Problem details.
Using the entries below, write out the line with "left elbow: (497, 258)", the line with "root of tail: (718, 168)", and every line in between, exactly as each is written.

** Data for analysis follows **

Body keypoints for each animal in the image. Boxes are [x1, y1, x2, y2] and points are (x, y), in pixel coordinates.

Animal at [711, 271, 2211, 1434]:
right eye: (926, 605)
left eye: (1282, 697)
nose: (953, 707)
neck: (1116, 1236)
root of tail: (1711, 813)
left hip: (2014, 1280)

** End of Data for analysis **
** Data for analysis follows **

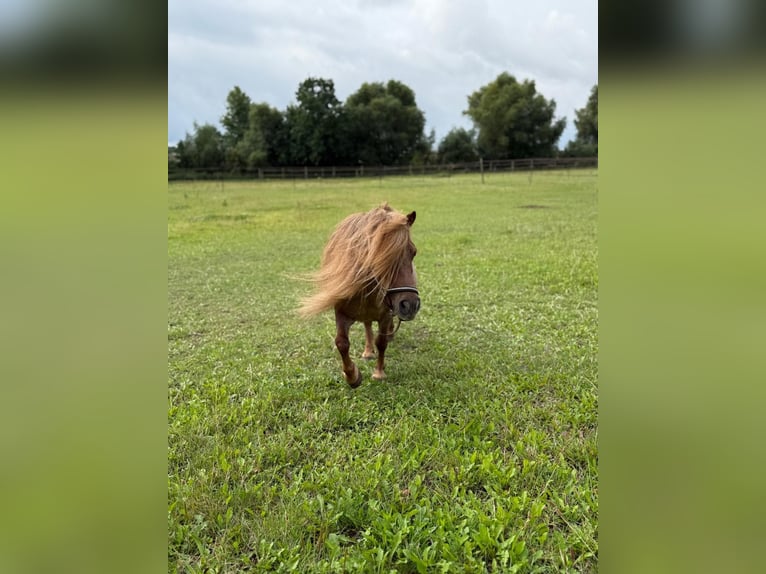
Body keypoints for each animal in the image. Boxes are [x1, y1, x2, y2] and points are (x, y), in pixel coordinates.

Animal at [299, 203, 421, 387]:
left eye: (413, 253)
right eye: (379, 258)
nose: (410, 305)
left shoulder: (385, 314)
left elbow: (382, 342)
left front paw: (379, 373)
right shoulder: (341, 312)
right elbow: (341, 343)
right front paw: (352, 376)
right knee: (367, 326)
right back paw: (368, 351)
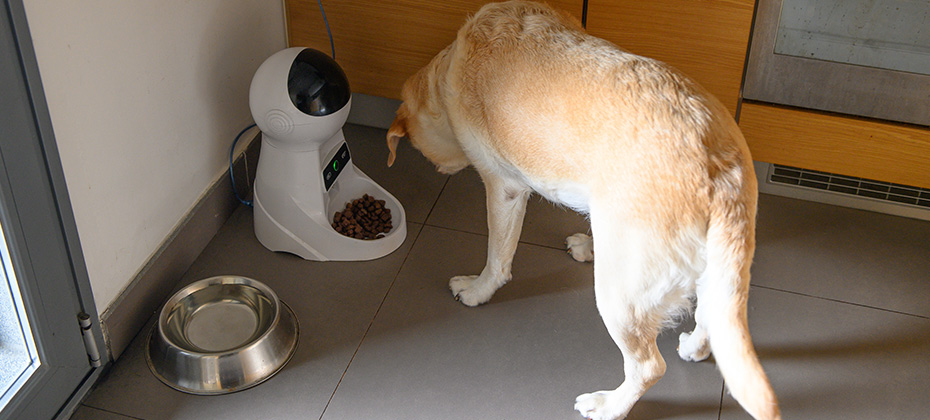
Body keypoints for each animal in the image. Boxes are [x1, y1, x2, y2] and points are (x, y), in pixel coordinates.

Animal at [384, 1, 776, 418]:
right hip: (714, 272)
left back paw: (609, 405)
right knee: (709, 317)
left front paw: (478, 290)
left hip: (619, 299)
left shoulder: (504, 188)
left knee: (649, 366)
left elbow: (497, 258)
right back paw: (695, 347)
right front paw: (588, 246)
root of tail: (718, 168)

** End of Data for analysis **

Response.
left elbow: (497, 258)
right back paw: (695, 347)
right front paw: (588, 246)
root of tail: (718, 168)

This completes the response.